– Каплоухий бабские юбки развешивает! Эй, Прачка! Почем берешь за штуку?..
С ребятами Митя не играл, потому что всегда был занят.
В библиотеку он влетал как пуля, проносился мимо барышни со стеклянным глазом прямо к полкам, ворошил все детские книжки, а когда библиотекарша отворачивалась, то подбирался и к полкам, где стояли книги для взрослых.
Библиотекарша на Митю никогда не сердилась. Она хорошо знала его мать, потому что отдавала ей в стирку белье.
Однажды Марийка пришла в библиотеку и долго рылась на книжных полках. Она не отыскала ни одной новой книги и хотела уже уходить, как вдруг услыхала Митин голос.
Митя стоял позади нее и, засунув руки в карманы, презрительно говорил:
– Это разве книга? Вот я раз читал книжку «Дети капитана Гранта»… Это книга так книга, толстенькая.

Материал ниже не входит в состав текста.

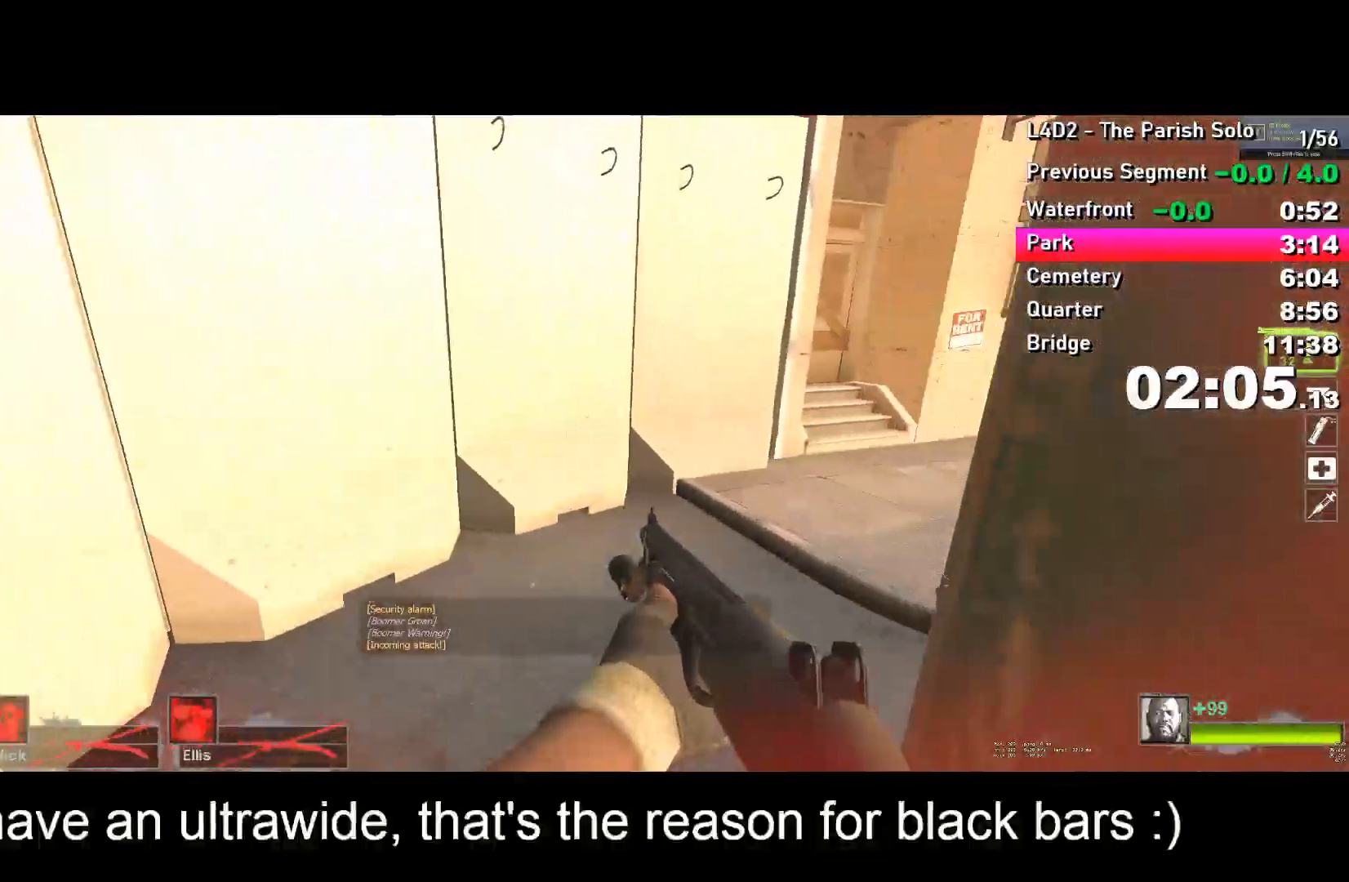
{"keys": ["d"], "events": [[83, "space", "down"], [183, "space", "up"]]}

Страниц, наверно, тыща будет, не меньше.
Марийка посмотрела на него исподлобья и недоверчиво покачала головой.
– Думаешь, вру? – спросил Митя.
– Ясно, врешь. Таких толстых не бывает.
– А вот и бывает. У меня дома и сейчас полный сундук журналов лежит. Тоже, наверно, страниц с тыщу будет… Картинок сколько! И все интересные, про войну. Там и пушки, и атаки на немца, и газ пускают… Вот пойдем сейчас ко мне, я тебе покажу.

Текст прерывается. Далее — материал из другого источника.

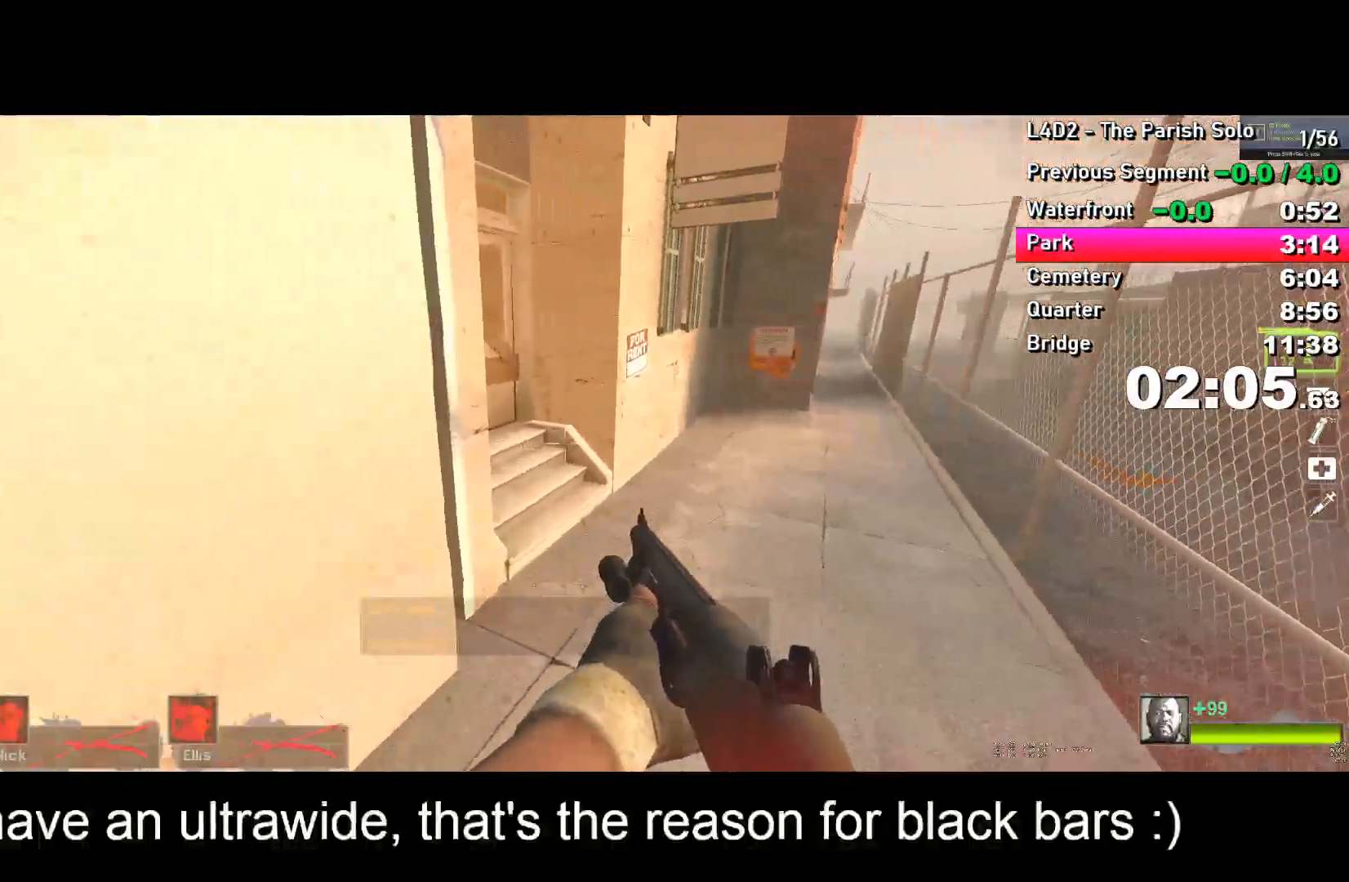
{"keys": ["a"], "events": [[200, "space", "down"], [300, "space", "up"], [400, "a", "down"], [400, "d", "up"]]}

– Ну, идем, – сказала Марийка.
Ей хотелось посмотреть картинки про войну, о которой все так много говорили: война, война… уехал на войну.
Марийке казалось, что война – это вроде какого-то места, куда уезжают совсем так, как уезжают на Кавказ. Она даже думала, что на войне непременно должны быть горы.
Марийка и Митя вышли из библиотеки.
– А твоя мама не заругает? – спросила Марийка.
– У меня мамка добрая, – сказал Митя. – Она, бывает, и покричит, да отходчива. Отец у нас тоже добрый. Он мне один раз такие санки сколотил, что я на них три зимы подряд катался. Крепкие, точно каменные… У нас отец на войну забран. Он храбрый, ему Георгия дали. Он сколько хочешь может немца убить!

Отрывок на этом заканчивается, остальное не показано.